▸ **WHAT THIS TASK INVOLVES**
Return each line below holding the string "thiệu".

Page layout parsing data
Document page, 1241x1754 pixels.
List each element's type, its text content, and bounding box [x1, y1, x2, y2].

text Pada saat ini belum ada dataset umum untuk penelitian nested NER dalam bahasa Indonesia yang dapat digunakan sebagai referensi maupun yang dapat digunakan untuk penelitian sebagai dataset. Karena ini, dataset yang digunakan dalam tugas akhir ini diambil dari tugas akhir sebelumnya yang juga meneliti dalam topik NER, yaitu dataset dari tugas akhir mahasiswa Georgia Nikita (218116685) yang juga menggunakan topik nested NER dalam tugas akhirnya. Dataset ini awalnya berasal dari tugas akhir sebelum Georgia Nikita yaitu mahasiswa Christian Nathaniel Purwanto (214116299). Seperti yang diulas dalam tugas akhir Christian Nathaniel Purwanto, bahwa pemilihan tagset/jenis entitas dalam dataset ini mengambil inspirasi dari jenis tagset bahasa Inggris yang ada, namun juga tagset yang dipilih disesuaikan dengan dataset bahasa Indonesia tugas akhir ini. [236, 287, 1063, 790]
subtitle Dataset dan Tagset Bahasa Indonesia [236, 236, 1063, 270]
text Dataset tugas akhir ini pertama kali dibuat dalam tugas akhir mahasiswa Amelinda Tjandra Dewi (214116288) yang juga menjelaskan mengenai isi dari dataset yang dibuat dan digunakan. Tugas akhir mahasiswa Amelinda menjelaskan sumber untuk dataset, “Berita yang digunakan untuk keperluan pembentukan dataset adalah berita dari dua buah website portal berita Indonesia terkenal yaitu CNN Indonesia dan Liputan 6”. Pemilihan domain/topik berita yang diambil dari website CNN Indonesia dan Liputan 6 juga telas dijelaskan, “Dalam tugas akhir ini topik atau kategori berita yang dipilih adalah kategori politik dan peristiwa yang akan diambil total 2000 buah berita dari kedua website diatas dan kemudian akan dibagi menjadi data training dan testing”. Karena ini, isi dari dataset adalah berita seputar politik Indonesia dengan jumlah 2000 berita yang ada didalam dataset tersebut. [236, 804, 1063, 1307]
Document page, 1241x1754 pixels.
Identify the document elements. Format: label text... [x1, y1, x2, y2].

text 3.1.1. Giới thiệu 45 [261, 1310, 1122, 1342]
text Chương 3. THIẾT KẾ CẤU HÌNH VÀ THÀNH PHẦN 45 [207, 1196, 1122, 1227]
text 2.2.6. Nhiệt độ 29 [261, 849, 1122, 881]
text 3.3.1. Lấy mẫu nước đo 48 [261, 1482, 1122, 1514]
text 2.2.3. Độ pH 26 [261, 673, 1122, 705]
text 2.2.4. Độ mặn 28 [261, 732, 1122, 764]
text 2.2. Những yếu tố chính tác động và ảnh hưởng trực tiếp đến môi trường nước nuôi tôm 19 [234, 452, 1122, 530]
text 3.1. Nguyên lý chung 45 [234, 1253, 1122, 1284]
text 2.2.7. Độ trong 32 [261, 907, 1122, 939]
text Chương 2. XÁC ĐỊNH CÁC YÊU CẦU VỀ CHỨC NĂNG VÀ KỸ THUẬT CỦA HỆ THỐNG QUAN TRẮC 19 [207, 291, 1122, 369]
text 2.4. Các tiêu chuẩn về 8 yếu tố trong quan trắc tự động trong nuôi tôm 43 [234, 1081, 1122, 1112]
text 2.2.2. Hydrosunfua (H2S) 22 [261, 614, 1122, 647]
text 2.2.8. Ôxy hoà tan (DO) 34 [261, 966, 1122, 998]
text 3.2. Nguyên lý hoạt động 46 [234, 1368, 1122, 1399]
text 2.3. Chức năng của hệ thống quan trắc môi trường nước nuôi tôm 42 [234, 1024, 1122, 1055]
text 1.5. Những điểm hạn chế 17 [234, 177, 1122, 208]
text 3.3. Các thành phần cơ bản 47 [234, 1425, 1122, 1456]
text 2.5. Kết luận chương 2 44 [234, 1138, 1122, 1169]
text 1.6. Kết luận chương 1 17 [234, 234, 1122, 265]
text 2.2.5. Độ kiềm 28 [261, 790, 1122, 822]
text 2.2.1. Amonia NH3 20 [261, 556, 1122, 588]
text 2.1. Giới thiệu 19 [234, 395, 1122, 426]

▸ **RESPONSE TO THIS TASK**
text 3.1.1. Giới thiệu 45 [261, 1310, 1122, 1342]
text 2.1. Giới thiệu 19 [234, 395, 1122, 426]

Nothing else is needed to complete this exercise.